= Bomb man of Pae street =

Estonian serial bomber

The Bomb man of Pae street (Pae tänava pommimees) was a notorious serial bomber, later identified as Märt Ringmaa (30 May 1938 – 30 June 2021), who was active in Lasnamäe, Tallinn, Estonia. Over ten years, twelve IEDs made by Ringmaa exploded in public places, leading to the death of seven people and injuring six.

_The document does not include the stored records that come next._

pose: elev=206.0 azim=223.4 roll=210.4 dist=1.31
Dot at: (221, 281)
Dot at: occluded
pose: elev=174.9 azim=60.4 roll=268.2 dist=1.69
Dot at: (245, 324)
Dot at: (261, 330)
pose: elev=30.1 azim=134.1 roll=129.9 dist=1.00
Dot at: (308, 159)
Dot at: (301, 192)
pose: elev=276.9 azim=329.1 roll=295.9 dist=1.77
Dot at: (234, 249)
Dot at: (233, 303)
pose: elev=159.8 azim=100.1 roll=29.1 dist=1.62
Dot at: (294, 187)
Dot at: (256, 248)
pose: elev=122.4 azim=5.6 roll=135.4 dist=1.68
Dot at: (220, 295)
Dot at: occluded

On 23 March 2009, Harju County court convicted Ringmaa of unlawful handling of explosive devices and fraud, and sentenced him to 15 years imprisonment, counted since his arrest on 11 November 2005. According to the court's decision, Ringmaa installed an explosive device in a glass bottle buyback kiosk on 15 Punane str., Tallinn, on 11 April 2001; delivered an explosive device to the lobby of 23 Pae str., Tallinn, on 19 November 2003; and presented false information to the Tallinn Office of Pensions Tallinna Pensioniamet. Ringmaa was acquitted of other charges. In a related civil suit, Ringmaa was fined 10,000 EEK, ordered to pay 10,000 EEK to partially cover costs of the state-appointed attorney, and ordered to pay 20,255 EEK to cover costs of expert services. The prosecutor had requested life imprisonment for Ringmaa, based on his assessment of Ringmaa's crime spree as constituting one of the deadliest in Estonian history.